It has been a while since I’ve written about the Magi. Perhaps it is time to spend a little time with them. This is one of those stories in the Bible that we think we know, but maybe we haven’t giving it it’s proper attention. If you want to read the story, it is Matthew 2:1-18.
The Magi are not Jews and they are not Romans, they are foreigners in every sense of the word. They don’t belong in Israel, they don’t belong in the Roman Empire, yet they show up in King Herod’s court looking for the king of the Jews because they want “to pay him homage.” Gentiles traveling to worship the Jewish king. And they ask the current Roman approved king of the Jews- Herod- where they can find the new king of the Jews. Notice they don’t pay homage to Herod, they are looking for Herod’s replacement. In fact they scare Herod and “all of Jerusalem”.
Frightened Herod needs to find this new King of the Jews. The chief priests and the scribes, people who should know about the birth of the King, can narrow down the location to Bethlehem. But Herod, the Roman approved king of the Jews, still needs the Magi to find Jesus. Herod tries to use the Magi for his own ends, sending them off to find the child. The Magi find the child,Jesus and “overwhelmed with joy” they worship him. And then, they wisely pay attention to a dream and avoid Herod on their way home.
Often we end our reading here, with Herod tricked, Jesus worshiped by mysterious wise men and the Magi safely on their way home. A tidy and satisfying ending.

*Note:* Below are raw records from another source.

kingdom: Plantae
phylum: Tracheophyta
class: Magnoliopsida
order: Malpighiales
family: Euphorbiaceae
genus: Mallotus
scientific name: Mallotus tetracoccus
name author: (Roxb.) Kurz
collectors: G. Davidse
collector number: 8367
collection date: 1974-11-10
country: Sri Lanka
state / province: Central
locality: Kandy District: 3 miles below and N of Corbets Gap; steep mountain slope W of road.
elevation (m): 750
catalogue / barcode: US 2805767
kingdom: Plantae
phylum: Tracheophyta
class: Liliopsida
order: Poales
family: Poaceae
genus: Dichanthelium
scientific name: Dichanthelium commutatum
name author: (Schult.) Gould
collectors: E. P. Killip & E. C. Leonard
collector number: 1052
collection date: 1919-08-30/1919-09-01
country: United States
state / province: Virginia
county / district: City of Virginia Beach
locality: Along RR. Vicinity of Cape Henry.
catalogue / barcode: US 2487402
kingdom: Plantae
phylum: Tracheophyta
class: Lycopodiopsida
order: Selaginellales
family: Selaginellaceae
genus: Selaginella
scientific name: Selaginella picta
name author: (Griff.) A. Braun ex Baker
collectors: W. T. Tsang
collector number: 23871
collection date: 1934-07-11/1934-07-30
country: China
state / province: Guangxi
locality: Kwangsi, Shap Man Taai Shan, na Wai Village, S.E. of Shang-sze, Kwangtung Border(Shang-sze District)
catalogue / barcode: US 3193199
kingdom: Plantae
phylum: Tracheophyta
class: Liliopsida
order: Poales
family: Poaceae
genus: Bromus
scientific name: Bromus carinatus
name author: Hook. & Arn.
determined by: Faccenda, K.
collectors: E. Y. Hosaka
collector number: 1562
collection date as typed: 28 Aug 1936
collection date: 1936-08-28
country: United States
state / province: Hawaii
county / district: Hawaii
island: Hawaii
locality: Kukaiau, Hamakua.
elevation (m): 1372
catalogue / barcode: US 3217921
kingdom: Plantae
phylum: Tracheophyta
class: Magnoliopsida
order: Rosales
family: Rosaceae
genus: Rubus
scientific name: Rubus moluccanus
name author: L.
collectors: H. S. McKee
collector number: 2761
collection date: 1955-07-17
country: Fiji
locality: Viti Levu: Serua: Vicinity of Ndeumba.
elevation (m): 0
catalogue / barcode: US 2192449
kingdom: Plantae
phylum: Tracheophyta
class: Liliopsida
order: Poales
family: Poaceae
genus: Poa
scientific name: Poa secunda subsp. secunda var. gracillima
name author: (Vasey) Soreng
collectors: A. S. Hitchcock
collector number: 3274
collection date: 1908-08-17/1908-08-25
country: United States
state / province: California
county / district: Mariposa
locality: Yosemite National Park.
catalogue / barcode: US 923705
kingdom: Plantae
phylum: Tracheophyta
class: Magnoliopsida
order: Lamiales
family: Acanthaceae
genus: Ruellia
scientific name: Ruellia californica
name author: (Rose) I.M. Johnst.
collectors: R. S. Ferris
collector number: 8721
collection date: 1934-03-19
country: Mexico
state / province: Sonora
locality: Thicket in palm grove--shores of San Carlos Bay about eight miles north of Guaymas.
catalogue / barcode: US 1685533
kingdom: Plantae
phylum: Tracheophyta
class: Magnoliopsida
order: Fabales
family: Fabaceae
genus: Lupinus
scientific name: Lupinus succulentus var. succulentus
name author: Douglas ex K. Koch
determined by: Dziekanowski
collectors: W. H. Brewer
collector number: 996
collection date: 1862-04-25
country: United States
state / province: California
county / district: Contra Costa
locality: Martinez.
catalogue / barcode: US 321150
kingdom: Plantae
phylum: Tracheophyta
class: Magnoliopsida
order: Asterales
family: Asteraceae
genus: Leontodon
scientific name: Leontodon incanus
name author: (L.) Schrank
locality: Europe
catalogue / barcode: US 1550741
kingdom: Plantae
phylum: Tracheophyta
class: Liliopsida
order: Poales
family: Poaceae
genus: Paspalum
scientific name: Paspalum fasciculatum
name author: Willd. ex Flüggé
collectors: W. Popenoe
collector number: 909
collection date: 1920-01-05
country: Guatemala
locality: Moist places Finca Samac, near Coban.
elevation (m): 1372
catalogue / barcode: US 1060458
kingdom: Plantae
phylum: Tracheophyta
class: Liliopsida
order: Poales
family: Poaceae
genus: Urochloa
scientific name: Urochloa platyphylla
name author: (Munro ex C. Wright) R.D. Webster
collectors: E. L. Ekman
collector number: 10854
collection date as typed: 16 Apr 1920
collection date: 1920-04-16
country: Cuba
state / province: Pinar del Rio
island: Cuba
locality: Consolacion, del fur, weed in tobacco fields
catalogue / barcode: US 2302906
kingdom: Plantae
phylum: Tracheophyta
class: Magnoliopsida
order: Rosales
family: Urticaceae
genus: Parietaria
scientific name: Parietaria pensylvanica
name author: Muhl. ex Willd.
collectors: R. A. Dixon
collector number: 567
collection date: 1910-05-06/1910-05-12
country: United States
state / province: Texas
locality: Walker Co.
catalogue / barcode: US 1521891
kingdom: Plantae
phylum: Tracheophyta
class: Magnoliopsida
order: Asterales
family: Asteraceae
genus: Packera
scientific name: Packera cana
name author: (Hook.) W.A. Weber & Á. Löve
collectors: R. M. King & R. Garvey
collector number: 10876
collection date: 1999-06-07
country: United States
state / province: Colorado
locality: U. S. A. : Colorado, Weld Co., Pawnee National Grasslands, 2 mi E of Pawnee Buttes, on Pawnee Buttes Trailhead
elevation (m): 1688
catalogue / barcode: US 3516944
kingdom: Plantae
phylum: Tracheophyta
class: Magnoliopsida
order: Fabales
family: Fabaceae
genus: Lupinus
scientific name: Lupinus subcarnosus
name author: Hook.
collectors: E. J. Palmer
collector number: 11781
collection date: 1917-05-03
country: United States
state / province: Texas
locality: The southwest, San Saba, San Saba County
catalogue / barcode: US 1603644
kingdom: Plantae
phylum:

If we read farther we find that the rest of the story is horrifying. An angel warns Joseph and the Holy Family flee for their lives. Herod is “infuriated” by the actions of the Magi and kills all the children “in and around Bethlehem who were two years old or under”. Even after Herod’s death, things are not safe in Judea for the Holy Family. Archelaus is ruler there and so Joseph takes Jesus and Mary to Nazareth in Galilee. It’s a grim ending to the nativity story. Babies have died. Families mourn. The Roman Empire continues its oppressive rule. The young boy Messiah is in hiding in Nazareth.
Look where Matthew’s emphasis is- 7 verses on Jesus birth, focused mostly on the disgrace of Mary’s pregnancy and 18 verses on the story of the Magi. Matthew tells a pretty grim story.
And there is truth, hard truth in this story. Kingdoms and rulers do not give up their power without a fight. And innocent people suffer. Babies and toddlers suffer. Salvation is a costly business for everyone.
The Bible, whether we like it or not, describes the world with a clear eyed realism. There is no fairy tale happy ending. The kingdoms and powers which resist God are strong and not to be trifled with. And yet, yet a voice cries out, “Prepare the way of the Lord..” the beloved Son has come. The way is not easy, but God will not stop until God’s purposes are fulfilled. Which is for us, in our days, good news. The beloved Son has come and God will not stop until God’s purposes are fulfilled.